ILO-South Asia partnerships on child labour

Meaningful partnerships are the bedrock for strategic and sustained action on child labour. Highly important among these are partnerships at various in-country and regional levels with the ILO constituents – governments, and employers’ and workers’ and their representatives. Networks, alliances and movements of civil society organizations, including those of and related to youth and children are contributing in significant ways to the prevention and elimination of child labour and the ILO DWT South Asia pursues engagement and support of these.

The ILO has a strategic technical and policy advocacy alliance with the South Asia Initiative to End Violence against Children (SAIEVAC), an inter-governmental Apex Body of the South Asian Association for Regional Cooperation (SAARC), which works in close collaboration with representatives and networks of civil society, children and the UN/INGO inter-agency group – the South Asia Coordinating Group on Action against Violence against Children (SACG). As Chair of SACG and Governing Board Member of SAIEVAC for 2013-14, the ILO plays an active role in the partnership.

The ILO and SAIEVAC further collaborate under a bilateral partnership agreement on child rights/child labour . Among collaborative activities has been the 2013 course UN CRC and ILO Child Labour Conventions: towards greater coherence in reporting and action, organized at the ILO’s International Training Centre in Turin in collaboration with the Office of the Special Representative of the Secretary General on Violence Against Children (SRSG-VAC)

Supporting regional and inter-regional collaboration on the issue of child labour and sharing of experiences and knowledge are an important element of the ILO DWT South Asia Strategy on Child Labour. The ILO supported the SAARC Child Labour Workshops in 2009 and 2013, organized by the Ministry of Labour and Employment, India in collaboration with Ministry of External Affairs and the V.V. Giri National Labour Institute. The South Asia Labour Conference organized by the Government of Punjab, Pakistan in 2014, resulted in a set of recommendations, including at the South Asia level.

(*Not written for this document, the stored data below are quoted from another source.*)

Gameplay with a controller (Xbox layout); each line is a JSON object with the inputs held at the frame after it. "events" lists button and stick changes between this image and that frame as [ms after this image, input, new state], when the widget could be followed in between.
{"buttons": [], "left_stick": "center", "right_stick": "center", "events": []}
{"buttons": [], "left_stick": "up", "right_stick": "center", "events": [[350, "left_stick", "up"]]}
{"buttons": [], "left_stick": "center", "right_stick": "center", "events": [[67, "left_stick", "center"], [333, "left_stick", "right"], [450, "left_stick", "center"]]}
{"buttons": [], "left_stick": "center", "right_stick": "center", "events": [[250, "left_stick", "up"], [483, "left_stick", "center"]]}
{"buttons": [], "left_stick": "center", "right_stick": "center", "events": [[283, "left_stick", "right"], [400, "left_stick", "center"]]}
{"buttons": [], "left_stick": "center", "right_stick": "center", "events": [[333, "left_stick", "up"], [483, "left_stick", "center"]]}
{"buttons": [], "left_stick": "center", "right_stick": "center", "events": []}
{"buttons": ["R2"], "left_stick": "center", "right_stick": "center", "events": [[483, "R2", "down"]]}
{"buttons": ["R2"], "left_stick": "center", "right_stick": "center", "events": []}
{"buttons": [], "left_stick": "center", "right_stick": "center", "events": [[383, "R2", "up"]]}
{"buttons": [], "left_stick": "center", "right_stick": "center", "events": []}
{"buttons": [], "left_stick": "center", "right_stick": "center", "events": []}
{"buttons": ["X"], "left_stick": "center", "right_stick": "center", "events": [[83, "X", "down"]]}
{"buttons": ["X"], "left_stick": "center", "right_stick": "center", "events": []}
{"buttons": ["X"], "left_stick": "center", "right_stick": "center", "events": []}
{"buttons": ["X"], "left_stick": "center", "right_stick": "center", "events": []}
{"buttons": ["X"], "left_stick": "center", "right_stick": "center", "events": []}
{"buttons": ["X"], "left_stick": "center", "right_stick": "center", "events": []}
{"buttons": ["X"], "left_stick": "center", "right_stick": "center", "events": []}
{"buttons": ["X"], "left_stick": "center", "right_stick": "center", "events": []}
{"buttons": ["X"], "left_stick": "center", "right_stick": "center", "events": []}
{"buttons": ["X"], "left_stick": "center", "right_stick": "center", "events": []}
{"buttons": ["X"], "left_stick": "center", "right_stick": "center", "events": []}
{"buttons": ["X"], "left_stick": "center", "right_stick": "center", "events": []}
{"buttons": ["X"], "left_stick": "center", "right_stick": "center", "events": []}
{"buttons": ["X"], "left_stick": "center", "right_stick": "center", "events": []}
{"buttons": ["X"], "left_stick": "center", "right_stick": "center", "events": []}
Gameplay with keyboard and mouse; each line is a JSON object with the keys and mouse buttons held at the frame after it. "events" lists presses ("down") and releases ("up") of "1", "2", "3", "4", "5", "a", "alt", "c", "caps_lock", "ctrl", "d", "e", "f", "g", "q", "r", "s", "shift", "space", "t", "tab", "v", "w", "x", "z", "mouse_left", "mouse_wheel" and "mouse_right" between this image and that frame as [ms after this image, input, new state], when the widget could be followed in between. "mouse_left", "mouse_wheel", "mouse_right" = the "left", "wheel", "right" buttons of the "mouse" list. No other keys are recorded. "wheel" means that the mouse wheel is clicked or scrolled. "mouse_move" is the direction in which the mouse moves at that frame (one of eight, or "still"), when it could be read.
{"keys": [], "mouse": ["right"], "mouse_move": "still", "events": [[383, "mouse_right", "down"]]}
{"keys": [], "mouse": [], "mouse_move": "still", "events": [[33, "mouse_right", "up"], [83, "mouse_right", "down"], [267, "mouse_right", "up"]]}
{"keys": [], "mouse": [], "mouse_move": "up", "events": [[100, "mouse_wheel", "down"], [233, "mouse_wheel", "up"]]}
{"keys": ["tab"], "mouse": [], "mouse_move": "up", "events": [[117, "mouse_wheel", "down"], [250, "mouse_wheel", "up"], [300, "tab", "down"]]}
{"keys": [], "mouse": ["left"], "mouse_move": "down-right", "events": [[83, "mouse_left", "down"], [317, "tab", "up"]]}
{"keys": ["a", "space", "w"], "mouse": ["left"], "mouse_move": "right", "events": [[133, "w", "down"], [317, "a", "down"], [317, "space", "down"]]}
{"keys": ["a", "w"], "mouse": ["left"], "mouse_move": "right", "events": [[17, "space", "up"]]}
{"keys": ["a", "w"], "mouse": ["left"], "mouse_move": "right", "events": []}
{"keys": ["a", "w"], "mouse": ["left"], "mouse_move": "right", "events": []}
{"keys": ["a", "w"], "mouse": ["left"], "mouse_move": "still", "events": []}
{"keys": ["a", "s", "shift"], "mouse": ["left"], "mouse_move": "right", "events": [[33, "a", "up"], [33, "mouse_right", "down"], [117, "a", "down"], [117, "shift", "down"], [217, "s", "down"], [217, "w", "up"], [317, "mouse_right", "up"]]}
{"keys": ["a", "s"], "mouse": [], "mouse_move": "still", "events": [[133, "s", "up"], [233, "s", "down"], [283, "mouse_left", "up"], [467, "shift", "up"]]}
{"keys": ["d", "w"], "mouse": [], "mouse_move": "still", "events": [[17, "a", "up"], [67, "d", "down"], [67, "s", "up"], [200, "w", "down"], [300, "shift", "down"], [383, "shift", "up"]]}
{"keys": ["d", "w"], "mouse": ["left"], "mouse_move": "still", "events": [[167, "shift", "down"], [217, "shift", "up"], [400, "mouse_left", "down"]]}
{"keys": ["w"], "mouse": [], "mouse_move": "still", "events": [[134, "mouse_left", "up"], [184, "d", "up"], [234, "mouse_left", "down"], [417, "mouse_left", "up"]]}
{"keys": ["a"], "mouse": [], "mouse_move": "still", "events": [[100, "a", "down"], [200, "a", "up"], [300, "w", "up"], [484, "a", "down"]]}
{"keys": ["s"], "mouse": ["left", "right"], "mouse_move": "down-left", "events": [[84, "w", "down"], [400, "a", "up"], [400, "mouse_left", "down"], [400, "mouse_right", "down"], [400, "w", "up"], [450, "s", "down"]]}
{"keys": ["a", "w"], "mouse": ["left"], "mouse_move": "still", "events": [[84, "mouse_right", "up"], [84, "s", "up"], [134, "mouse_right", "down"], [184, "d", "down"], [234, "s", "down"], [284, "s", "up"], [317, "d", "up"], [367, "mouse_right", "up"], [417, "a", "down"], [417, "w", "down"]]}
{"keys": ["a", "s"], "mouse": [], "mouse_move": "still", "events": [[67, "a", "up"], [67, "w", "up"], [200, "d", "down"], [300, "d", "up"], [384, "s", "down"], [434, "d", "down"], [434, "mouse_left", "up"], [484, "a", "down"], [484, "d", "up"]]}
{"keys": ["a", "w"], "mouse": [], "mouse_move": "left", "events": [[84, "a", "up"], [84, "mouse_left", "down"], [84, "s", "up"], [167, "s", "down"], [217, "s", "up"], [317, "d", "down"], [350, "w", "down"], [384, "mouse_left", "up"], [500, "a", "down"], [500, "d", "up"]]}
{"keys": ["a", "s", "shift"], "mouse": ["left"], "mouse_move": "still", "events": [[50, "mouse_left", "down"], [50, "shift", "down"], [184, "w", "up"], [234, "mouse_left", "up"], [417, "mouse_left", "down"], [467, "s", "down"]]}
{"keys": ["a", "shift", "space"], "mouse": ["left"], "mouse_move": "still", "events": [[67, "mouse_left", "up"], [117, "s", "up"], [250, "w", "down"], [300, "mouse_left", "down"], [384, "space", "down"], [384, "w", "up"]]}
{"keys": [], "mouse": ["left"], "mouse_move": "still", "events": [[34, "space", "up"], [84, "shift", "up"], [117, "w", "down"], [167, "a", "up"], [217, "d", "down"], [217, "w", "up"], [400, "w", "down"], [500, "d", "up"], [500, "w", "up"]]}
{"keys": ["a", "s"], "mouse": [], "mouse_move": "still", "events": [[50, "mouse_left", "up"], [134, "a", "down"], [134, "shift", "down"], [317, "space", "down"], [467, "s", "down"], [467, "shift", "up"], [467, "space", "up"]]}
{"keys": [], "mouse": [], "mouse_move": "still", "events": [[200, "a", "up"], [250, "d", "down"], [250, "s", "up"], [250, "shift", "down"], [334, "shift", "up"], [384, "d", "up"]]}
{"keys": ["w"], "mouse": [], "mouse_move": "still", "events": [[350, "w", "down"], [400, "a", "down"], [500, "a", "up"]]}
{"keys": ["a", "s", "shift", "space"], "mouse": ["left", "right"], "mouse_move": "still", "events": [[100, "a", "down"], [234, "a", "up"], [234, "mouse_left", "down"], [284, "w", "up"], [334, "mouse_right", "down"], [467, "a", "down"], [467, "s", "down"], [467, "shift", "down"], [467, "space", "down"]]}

Partnerships with the collaborative research projects of Young Lives in India  (part of the international study of childhood poverty based at the University of Oxford) and Understanding Children’s Work – UCW  (an international initiative of the ILO, UNICEF and the World Bank) help to inform the DWT’s work on child labour in South Asia through a strengthened evidence and knowledge base for policy advisory services and programme design.